A BR-262, uma das principais rodovias do Espírito Santo, entra em uma nova fase de planejamento. O projeto de duplicação foi ampliado e agora prevê uma série de intervenções estruturais ao longo de 180 quilômetros. Ao todo, o investimento estimado chega a R$ 8,6 bilhões.
Além disso, o plano inclui 50 viadutos, 28 pontes, seis passarelas, quatro túneis — que somam cerca de 2 quilômetros — e aproximadamente 40 quilômetros de ciclovias. Com isso, o projeto amplia a mobilidade, reforça a segurança viária e impulsiona o desenvolvimento regional.
Governo assume execução da obra
O governo estadual decidiu assumir a execução da maior parte da obra. Isso ocorreu porque o alto custo e a complexidade do projeto afastaram investidores privados.
Por isso, o Estado adotou um modelo com recursos públicos e evitou a cobrança de pedágios em grande parte da rodovia. Ainda assim, o governo mantém a possibilidade de conceder o trecho final à iniciativa privada.
Segundo o Departamento Nacional de Infraestrutura de Transportes (Dnit), o projeto segue como referência a Rodovia dos Imigrantes, em São Paulo. Assim, a proposta incorpora soluções modernas de engenharia rodoviária.

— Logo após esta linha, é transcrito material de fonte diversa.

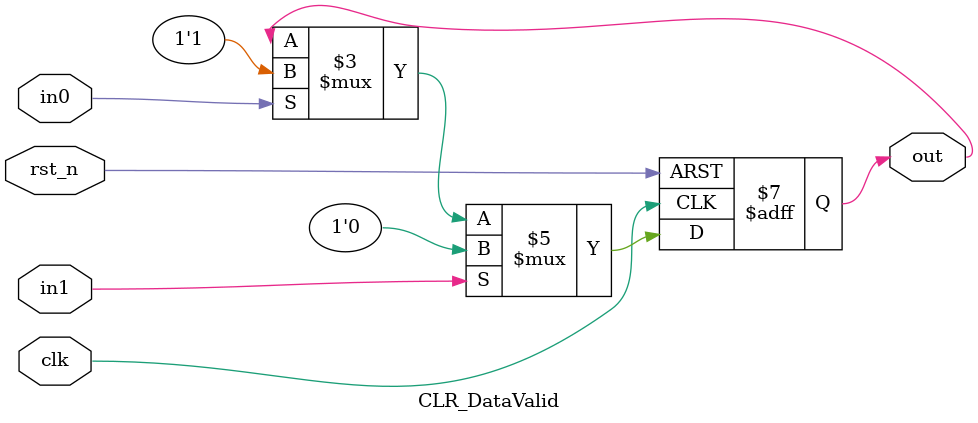
<source format=v>
module CLR_DataValid (
    input wire clk,
    input wire rst_n,
    input wire in0,
    input wire in1,
    output reg out
);


    always @(posedge clk or negedge rst_n) begin
        if (!rst_n) begin
            out <= 0;
        end else begin
            if (in0) begin
                out <= 1;
            end
            if (in1) begin
                out <= 0;
            end
        end
    end

endmodule

</source>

Região serrana exige maior atenção
A Região Serrana concentra o trecho mais desafiador da obra. Isso acontece devido ao relevo acidentado e às curvas acentuadas.
Por esse motivo, o governo vai lançar a licitação principal dessa etapa no segundo semestre de 2026, adotando o critério de técnica e preço. Esse trecho segue até o entroncamento com a ES-484, em Conceição do Castelo.
Enquanto isso, o Estado já prepara etapas iniciais. Em abril, por exemplo, devem ocorrer as licitações para supervisão da obra e cadastramento cartorial.
Maior investimento da história do ES
O projeto deve se tornar o maior investimento em infraestrutura da história do Espírito Santo. Ele supera, por exemplo, o Contorno do Mestre Álvaro, que custou R$ 456 milhões.
Além disso, parte dos recursos já tem origem definida. Cerca de R$ 2,3 bilhões vêm do acordo de reparação pelos danos do rompimento da barragem de Mariana, ocorrido em 2015. Dessa forma, a obra também cumpre papel de compensação econômica e ambiental.
Principais intervenções previstas
O projeto inclui diversas melhorias estruturais ao longo da rodovia. Entre elas:
- 50 viadutos e passagens inferiores
- 28 pontes
- 6 passarelas
- 4 túneis (total de 2 km)
- 31 interseções em desnível
- 24 retornos operacionais
- 22,6 km urbanizados
- 40 km de ciclovias
- 176,8 mil m² de obras de arte especiais
Além disso, o governo dividiu a execução em cinco lotes. Com isso, diferentes frentes de trabalho podem avançar ao mesmo tempo.
Divisão por lotes
- Lote 1: BR-101 até Variante da Boa Vista — 34,9 km (+ 28,8 km de restauração)
- Lote 2: Variante da Boa Vista até Domingos Martins — 36,1 km
- Lote 3: Domingos Martins até Conceição do Castelo — 34 km
- Lote 4: Conceição do Castelo até Ibatiba — 36,1 km
- Lote 5: Ibatiba até divisa com Minas Gerais — 39 km
Impacto direto na mobilidade
Com a duplicação, a rodovia deve ganhar mais fluidez e segurança. Além disso, o projeto fortalece a ligação entre o litoral e o interior do estado.
Ao mesmo tempo, a obra melhora a integração com Minas Gerais. Por isso, o investimento tende a impulsionar o transporte de cargas, o turismo e a economia regional.